- _PASSAGE FOR REVIEW_
Tuesday, January 20, 2009

"Vista That Works"

2009-01-20_0657.pngI've installed Windows 7 on my MacBook. I have it running as a virtual machine inside Parallels. I'm still playing with it and trying out different applications and add-ons. I also have Windows XP and Windows Vista on my machine - yes it's crowded (I have Linux too!). Anyway my first impressions of Windows 7 are pretty positive. It runs better and manages memory better than either XP or Vista. It's not perfect, but a significant improvement over Vista. If you or your institution or organization is still running Windows XP and trying to decide which upgrade path to take, I would advise waiting until 2010 for Windows 7.

Technology Review: "Vista That Works"

One week after Microsoft began offering preview downloads of Windows 7 at the Consumer Electronics Show (CES) in Las Vegas, experts are generally optimistic about what they're seeing. The full release of the new operating system isn't planned until 2010. But the software giant seems to be hoping that the preview release will allay the concerns of Windows users who were unwilling to switch from Windows XP to its troubled successor, Vista.

Vista, which was released in late 2006, met with some bad reviews and sluggish adoption in the business world. Forrester Research reports that by June 2008, only about 9 percent of its clients had switched to Vista. Microsoft went on selling XP months longer than it had planned. Now, the company is promoting Windows 7 as a response to user feedback.

- _WHAT IS EXPECTED_
Continue the blog post about Windows 7 from the end of its final sentence, which describes Microsoft promoting the new system as a response to user feedback.

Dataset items
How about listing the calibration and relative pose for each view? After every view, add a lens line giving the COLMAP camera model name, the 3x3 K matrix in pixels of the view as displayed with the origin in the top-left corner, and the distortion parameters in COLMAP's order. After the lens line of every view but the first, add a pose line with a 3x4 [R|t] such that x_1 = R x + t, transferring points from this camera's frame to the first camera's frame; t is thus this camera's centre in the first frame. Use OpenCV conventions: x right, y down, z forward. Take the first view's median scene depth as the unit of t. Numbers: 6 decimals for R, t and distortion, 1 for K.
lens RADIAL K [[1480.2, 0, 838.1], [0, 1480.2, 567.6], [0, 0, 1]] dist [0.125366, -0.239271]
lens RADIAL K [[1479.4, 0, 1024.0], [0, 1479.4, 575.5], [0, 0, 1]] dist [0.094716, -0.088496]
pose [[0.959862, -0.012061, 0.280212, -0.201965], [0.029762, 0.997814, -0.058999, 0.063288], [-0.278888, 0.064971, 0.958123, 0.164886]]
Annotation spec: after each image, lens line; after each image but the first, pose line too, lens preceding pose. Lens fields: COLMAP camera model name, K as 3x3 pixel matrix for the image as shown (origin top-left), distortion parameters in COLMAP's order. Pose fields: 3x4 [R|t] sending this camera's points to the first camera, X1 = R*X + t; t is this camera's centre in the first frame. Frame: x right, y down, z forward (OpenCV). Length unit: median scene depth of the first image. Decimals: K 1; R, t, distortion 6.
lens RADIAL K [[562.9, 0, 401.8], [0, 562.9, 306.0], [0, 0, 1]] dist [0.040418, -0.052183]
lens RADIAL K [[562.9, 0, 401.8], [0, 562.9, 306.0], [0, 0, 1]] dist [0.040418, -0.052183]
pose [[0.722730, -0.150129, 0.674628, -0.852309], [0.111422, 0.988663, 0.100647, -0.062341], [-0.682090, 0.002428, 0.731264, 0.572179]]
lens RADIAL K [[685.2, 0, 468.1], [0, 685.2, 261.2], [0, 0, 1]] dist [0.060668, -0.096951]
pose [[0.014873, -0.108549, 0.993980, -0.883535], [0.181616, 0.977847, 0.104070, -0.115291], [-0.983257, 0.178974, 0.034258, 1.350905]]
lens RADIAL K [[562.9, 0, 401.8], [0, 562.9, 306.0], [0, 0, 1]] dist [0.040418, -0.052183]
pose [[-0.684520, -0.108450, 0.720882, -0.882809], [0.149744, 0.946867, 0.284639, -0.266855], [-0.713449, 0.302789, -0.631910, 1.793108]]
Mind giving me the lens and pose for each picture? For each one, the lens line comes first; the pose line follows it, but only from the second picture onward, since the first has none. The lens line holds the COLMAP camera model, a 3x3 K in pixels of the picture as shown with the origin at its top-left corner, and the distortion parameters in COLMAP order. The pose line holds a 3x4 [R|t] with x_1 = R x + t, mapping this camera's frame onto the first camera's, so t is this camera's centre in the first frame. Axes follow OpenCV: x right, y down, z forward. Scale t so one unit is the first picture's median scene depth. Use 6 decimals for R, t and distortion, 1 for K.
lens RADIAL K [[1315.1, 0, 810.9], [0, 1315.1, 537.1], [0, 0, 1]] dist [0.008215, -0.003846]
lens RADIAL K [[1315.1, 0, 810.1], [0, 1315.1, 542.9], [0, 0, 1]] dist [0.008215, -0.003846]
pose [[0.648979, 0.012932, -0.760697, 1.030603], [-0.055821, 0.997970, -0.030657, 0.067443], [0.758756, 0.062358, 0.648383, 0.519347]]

- _REPLY TO THE TASK_
Windows 7 features a few changes to Microsoft's familiar user interface. Buttons for open windows no longer appear along the bottom of the screen. In their place are larger icons representing active and frequently used (or user selected) programs. When a user hovers the cursor over the icon for an active program, preview thumbnails of the open windows pop up, and the user selects the one that she wants. Certain cursor movements also trigger common changes to windows. Dragging a window to the top of the screen maximizes it, dragging a window to the side snaps it in place so that it takes up half the screen, and dragging the cursor down to the right-hand corner of the screen makes all the open windows transparent so that the user can see down to the desktop. Microsoft also says that it has made it easier for users to create home networks, and that Windows 7 makes better use of resources than Vista did. The system requirements are similar to those for Vista Home Premium, but early reports say that Windows 7 manages memory better and runs faster.